Пластинка кончилась. Толька поставил ее сначала, и опять Маргошка подкатила к нему, не успел он даже оглянуться.

- ...Вот, и говорю, - рассуждала Лариса, - что это роскошь. Есть же организмы, которые размножаются делением. Есть организмы, имеющие атрибуты и того и другого пола, и каждый из них бывает и самцом и самкой - дождевые черви, например. А есть и еще интереснее - есть такие, что делятся на самцов и самок и размножаются соответствующим образом, но стоит измениться условиям - корм исчезает или похолодает, как самцы погибают, остаются только самки, и они одни, без этих дураков, справляются.

- Подожди! - сказала Алла и позвала Маргошку.

Маргошка подплыла, не выпуская Толика.

- Пригласи Ларису, - сказала Алла Толику, - я Маргошке кое-что скажу.

- Очень он мне нужен, - сказала Лариса, - я тебе что объясняла? Мы главнее.

- Ну и ладно! - согласился Толик и пошел разбивать Лидку с Тамарой. Он пригласил Тамарку, а Лиду сразу же захватила Лариса. Алла отвела Маргошку к двери.

- Ты чего?

- Иди оденься.

- А я неодетая разве?

- Лифчик одень.

- У меня плечи сгорели, - заныла Маргошка, - а сейчас мыла и растерла.

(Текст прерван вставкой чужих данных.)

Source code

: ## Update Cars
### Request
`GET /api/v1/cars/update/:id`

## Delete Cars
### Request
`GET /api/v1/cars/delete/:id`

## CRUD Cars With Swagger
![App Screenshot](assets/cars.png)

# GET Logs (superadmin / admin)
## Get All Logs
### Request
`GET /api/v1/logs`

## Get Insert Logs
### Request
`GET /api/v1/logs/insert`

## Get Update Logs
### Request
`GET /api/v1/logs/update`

- Тогда сиди и не выступай.

Тетя Наташа вошла с тарелкой дымящейся картошки, когда Толик танцевал уже, наверное, раз десятый. Маргошка из игры вышла, Лариса тоже сидела. Толика приглашали по очереди Тамара, Лидка и Алла.

- Не жалеете зятька моего, - сказала тетя Наташа, - взмок весь.